Used for more than 2000 years, Ollas are microporous ceramic jars that are buried, and which are traditionally used in market gardening, vegetable gardens or ornamental gardens. They can also be used at home, by placing them in the pots of indoor plants. We then speak rather of oyas to be planted . The technical principle is simple: empower and optimize watering by gradually spreading a certain amount of water. You just need to bury your ollas in the ground and refill them with water every 4-6 days or so.
But how does the water flow?
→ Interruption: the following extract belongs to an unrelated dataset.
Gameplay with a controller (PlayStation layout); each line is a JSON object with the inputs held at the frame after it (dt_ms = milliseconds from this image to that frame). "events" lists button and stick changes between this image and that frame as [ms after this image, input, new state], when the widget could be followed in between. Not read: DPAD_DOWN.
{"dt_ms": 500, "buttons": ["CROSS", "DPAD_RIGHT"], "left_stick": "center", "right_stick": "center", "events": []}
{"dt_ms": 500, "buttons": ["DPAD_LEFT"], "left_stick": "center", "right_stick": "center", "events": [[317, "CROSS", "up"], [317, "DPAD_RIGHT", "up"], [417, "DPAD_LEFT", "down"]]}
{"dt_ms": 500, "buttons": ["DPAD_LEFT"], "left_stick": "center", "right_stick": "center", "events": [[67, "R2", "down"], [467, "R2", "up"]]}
Clay is naturally a material that tends to retain, absorb and release water. It is partly this characteristic which gives it its elasticity and which allows ceramists to shape all sorts of objects. To give it a definitive appearance, it is necessary to cook it. This tightens the pores of the clay. All the subtlety of the ollas is that they are cooked at a very precise temperature, in order to make them solid while leaving the pores slightly open so that they can let the right amount of water pass through.
Once your olla is in place, your plants will naturally develop their roots in contact with the clay to function in symbiosis and come to naturally draw the water they need. To sum up, the ollas offer you more freedom and ease of maintenance, and promote the good growth of your plants, avoiding drowning the roots or letting the leaves dry out. In addition, they allow you to save considerable water, avoiding evaporation and infiltration associated with conventional watering.